Top of SOURCE DOCUMENT

Other Examples of the American Tendency to Add Superlatives to Existing Terms Rather Than Create New Titles for Epic Disasters
• Supervolcano
• Hypercane
• Megaquake
• Überdiarrhea
But in 1953 in Lituya Bay, Alaska, geologists searching for oil stumbled across something much, much worse. By taking measurements of the tree line along the coast, they came to realize that a cataclysmic wave had completely destroyed the area in recent history. Seeing as how the bay was mostly isolated from the open ocean, they were able to determine that a gargantuan landslide was the likely cause. Forty million tons of debris had to tumble into that bay in order to spawn a tsunami large enough to account for the destruction they were witnessing. This would be a wave unprecedented in recorded history. A wave with an initial surge height estimated at over 1,700 feet.
Armed with this dire new information about a terrifying and impending threat, the geologists decided to issue absolutely no statement whatsoever, addressed to nobody, which would have probably just read “fuck it,” if they had even bothered to give it to anyone in the first place.
Excerpt from Alaskan Geologist’s Log, Circa 1953
“My God, I’ve discovered evidence of an entirely new scale of disaster!”
“We must tell the world!”
“That sounds hard…”
“You’re right. Screw it. Wanna beer?”
“That also sounds hard. Will you pour it into my mouth for, me?”

Bottom of SOURCE DOCUMENT
Top of DATA SECTION

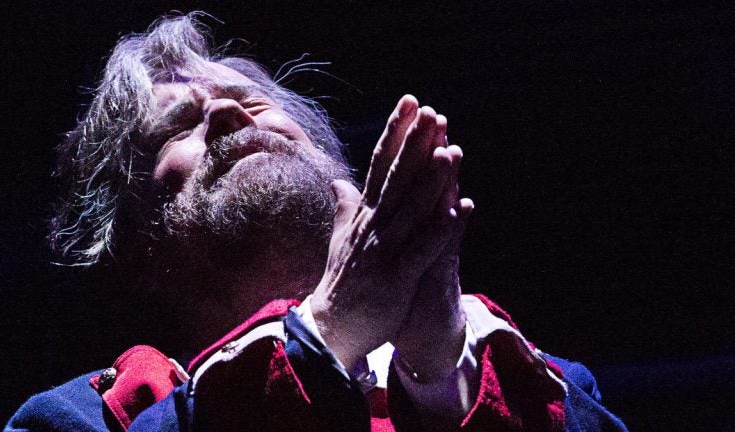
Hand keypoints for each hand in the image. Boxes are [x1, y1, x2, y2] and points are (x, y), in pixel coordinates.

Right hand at [311, 96, 468, 368]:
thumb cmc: (343, 281)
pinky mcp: (395, 278)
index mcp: (365, 214)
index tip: (410, 103)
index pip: (381, 163)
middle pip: (396, 178)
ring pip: (411, 210)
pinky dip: (437, 232)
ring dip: (431, 181)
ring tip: (449, 152)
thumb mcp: (342, 238)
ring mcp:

Bottom of DATA SECTION

DIRECTIONS
Reproduce the Lituya Bay text in full, word for word. Work only from the Lituya Bay text, not the listing.

WRITTEN SOLUTION
Other Examples of the American Tendency to Add Superlatives to Existing Terms Rather Than Create New Titles for Epic Disasters
• Supervolcano
• Hypercane
• Megaquake
• Überdiarrhea
But in 1953 in Lituya Bay, Alaska, geologists searching for oil stumbled across something much, much worse. By taking measurements of the tree line along the coast, they came to realize that a cataclysmic wave had completely destroyed the area in recent history. Seeing as how the bay was mostly isolated from the open ocean, they were able to determine that a gargantuan landslide was the likely cause. Forty million tons of debris had to tumble into that bay in order to spawn a tsunami large enough to account for the destruction they were witnessing. This would be a wave unprecedented in recorded history. A wave with an initial surge height estimated at over 1,700 feet.
Armed with this dire new information about a terrifying and impending threat, the geologists decided to issue absolutely no statement whatsoever, addressed to nobody, which would have probably just read “fuck it,” if they had even bothered to give it to anyone in the first place.
Excerpt from Alaskan Geologist’s Log, Circa 1953
“My God, I’ve discovered evidence of an entirely new scale of disaster!”
“We must tell the world!”
“That sounds hard…”
“You’re right. Screw it. Wanna beer?”
“That also sounds hard. Will you pour it into my mouth for, me?”